• ASSIGNMENT: Please count the lines in the material below that include "complete". Reply with the number alone.

• DATA FOR PROCESSING:
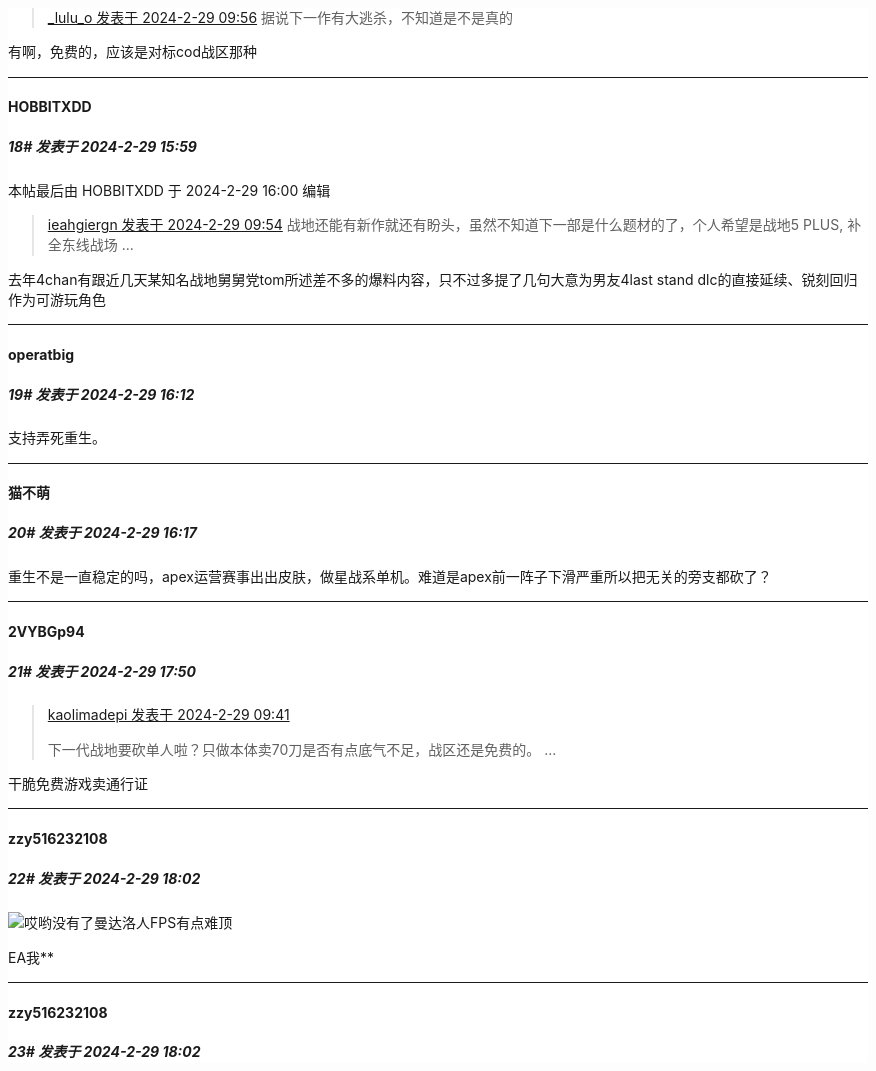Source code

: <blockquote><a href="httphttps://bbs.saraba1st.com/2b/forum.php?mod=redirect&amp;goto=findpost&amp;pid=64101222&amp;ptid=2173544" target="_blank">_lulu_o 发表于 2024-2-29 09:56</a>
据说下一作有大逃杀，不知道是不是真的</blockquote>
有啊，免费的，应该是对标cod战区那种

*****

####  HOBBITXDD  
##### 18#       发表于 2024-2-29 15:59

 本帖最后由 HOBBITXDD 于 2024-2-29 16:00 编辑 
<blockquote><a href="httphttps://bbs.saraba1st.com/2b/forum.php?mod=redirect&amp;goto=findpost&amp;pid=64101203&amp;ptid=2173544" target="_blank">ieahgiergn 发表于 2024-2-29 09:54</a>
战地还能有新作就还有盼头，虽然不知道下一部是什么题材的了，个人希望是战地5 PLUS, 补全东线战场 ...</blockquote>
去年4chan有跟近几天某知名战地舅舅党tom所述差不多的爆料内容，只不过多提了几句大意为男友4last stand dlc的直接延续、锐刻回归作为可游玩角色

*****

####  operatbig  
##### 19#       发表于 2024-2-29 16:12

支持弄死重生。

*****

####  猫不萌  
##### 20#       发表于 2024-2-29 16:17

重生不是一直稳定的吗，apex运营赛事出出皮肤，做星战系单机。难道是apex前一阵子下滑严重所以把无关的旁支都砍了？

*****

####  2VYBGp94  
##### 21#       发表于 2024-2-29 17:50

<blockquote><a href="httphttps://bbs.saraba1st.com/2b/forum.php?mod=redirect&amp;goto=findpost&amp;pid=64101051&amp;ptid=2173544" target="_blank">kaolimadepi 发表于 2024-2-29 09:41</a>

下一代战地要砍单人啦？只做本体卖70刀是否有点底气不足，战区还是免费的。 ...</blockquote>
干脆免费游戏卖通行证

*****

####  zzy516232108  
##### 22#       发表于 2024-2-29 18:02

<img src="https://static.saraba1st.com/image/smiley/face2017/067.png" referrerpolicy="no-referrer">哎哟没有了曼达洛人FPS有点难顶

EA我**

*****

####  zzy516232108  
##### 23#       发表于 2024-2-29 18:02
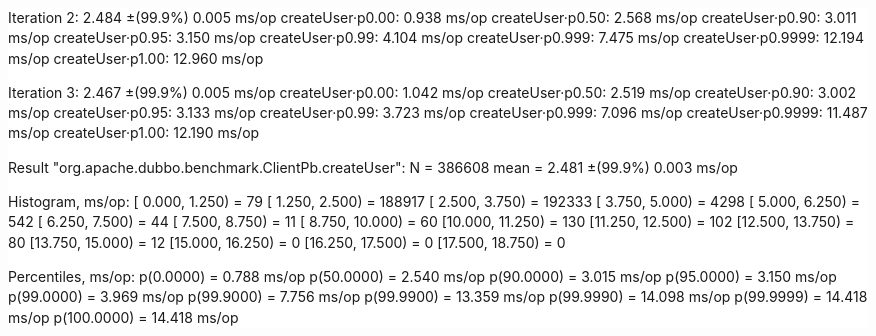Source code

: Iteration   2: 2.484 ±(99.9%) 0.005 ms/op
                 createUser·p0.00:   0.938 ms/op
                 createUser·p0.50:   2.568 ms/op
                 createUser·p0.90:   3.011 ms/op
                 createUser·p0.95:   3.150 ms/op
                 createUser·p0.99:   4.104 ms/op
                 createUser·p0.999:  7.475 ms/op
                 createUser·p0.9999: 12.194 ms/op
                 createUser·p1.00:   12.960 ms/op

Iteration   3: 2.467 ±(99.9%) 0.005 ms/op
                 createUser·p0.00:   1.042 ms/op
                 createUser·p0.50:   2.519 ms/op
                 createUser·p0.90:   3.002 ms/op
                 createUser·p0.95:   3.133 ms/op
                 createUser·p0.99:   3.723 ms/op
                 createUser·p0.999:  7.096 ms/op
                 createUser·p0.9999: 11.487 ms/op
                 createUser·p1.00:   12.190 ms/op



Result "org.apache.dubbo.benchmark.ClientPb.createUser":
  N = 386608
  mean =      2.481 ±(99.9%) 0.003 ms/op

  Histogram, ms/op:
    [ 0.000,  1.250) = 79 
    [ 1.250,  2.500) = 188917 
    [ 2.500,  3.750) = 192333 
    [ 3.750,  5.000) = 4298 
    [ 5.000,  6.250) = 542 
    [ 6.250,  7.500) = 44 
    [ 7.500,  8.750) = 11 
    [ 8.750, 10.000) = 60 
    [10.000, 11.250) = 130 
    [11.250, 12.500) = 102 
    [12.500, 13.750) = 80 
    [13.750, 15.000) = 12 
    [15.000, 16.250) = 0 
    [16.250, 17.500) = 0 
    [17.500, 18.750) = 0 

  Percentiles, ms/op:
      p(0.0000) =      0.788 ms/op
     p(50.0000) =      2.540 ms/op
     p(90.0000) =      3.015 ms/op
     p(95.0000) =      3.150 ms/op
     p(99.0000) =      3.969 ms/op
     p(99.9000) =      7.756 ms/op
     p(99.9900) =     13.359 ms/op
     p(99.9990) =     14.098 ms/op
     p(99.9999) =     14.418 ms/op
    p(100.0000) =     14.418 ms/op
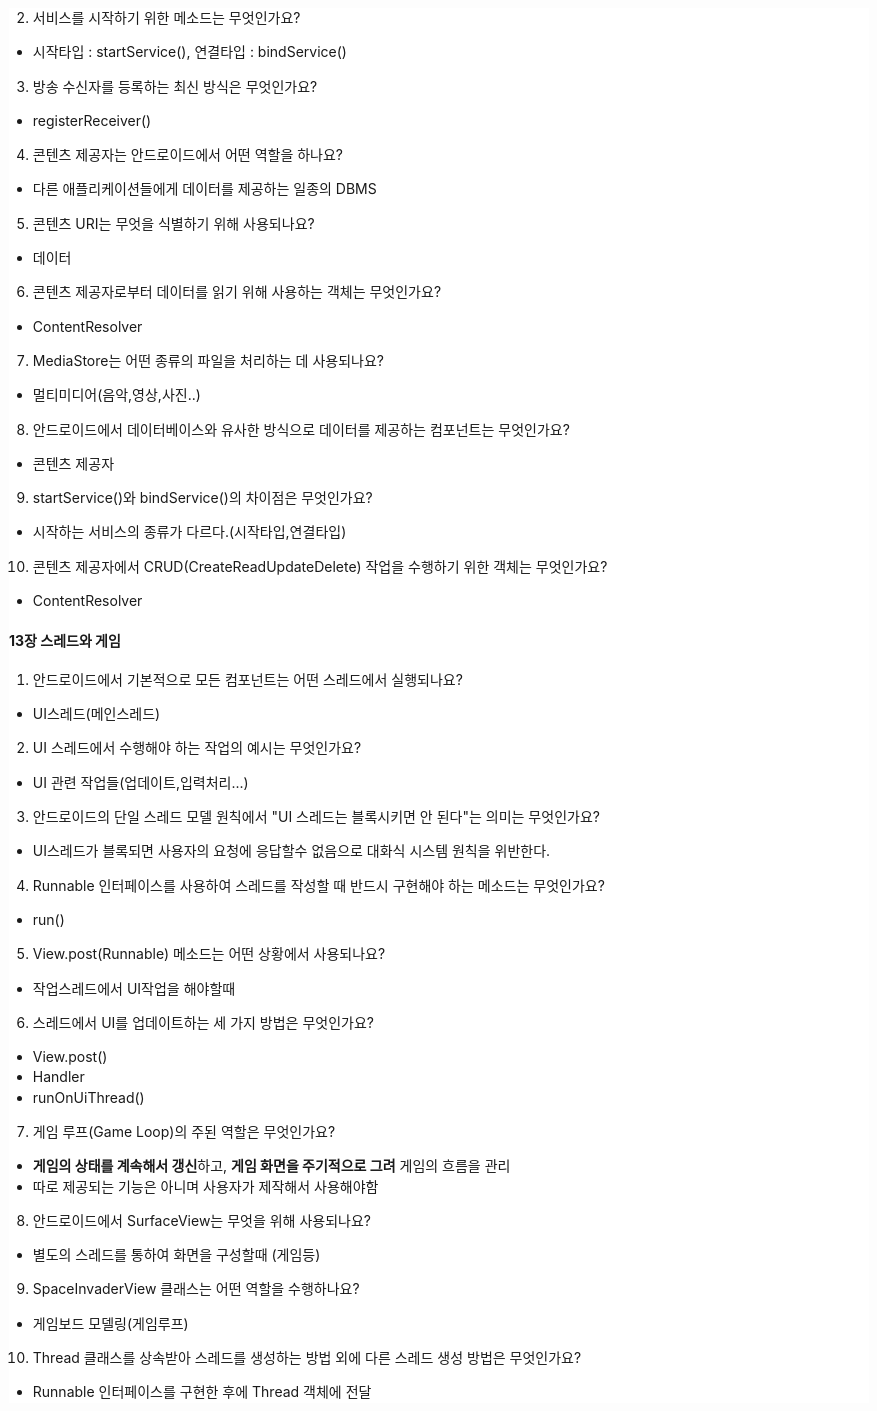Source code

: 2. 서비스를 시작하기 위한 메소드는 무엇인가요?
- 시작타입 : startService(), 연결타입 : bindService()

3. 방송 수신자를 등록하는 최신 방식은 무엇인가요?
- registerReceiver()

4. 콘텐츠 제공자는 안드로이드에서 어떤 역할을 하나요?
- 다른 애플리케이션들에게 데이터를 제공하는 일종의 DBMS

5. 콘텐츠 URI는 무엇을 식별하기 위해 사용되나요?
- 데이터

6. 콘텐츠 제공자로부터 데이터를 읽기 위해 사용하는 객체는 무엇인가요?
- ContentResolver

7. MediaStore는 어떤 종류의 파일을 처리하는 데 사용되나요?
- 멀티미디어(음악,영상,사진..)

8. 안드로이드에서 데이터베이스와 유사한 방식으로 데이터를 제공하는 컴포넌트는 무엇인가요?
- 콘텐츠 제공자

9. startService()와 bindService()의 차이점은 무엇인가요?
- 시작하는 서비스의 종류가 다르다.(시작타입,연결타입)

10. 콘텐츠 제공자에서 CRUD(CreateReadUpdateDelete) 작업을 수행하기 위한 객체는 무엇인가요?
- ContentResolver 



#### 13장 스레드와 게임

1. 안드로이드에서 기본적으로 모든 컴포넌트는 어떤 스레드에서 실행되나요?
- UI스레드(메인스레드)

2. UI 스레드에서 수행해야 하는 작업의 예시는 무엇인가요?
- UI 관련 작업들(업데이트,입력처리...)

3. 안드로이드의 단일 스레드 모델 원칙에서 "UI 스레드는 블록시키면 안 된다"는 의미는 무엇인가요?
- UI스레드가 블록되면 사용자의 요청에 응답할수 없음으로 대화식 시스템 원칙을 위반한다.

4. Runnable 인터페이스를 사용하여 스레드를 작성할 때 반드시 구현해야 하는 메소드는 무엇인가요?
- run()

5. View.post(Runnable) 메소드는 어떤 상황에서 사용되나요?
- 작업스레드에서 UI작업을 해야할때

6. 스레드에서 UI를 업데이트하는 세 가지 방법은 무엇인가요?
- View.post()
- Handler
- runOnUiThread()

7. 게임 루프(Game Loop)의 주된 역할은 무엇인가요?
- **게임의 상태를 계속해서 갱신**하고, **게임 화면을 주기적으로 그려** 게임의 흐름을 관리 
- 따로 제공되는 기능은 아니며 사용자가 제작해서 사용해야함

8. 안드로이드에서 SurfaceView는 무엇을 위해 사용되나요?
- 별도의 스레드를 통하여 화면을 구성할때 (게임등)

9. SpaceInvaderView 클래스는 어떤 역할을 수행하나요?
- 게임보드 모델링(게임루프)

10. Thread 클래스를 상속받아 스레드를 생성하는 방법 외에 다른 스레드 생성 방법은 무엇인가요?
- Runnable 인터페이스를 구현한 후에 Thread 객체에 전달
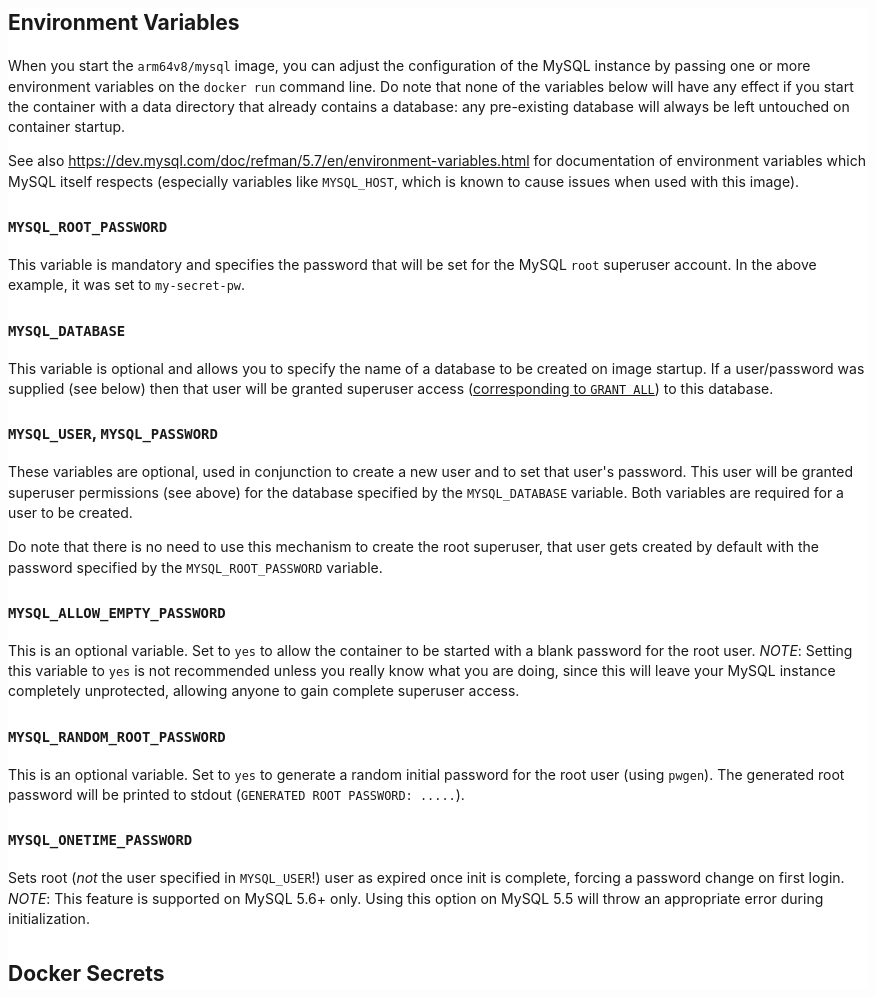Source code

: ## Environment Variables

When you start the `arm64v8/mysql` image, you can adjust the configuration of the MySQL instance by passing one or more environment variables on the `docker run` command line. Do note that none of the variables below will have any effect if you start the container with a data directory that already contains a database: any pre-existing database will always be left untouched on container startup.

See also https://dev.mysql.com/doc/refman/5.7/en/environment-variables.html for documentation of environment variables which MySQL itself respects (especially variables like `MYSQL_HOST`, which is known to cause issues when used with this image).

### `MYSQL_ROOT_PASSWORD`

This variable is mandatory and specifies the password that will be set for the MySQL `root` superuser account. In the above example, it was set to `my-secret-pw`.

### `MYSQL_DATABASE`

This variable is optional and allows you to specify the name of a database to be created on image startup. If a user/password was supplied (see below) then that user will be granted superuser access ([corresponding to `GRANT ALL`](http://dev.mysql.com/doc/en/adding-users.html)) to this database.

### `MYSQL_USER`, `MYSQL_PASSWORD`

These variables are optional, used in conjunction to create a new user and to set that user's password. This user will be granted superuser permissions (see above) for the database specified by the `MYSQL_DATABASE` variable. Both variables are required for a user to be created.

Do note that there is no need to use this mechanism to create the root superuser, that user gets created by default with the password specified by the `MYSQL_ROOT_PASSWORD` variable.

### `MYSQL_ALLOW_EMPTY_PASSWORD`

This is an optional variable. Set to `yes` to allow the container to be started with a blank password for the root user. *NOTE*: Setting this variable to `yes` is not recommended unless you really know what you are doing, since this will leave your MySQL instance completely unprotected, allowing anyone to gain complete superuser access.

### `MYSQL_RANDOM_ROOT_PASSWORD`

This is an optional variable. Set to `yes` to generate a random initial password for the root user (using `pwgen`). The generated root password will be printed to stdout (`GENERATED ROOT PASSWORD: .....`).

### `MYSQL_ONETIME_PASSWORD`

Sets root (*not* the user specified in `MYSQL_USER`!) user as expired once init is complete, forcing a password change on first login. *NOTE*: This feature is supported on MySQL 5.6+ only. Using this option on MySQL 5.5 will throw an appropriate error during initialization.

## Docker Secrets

• WORKED SOLUTION: 2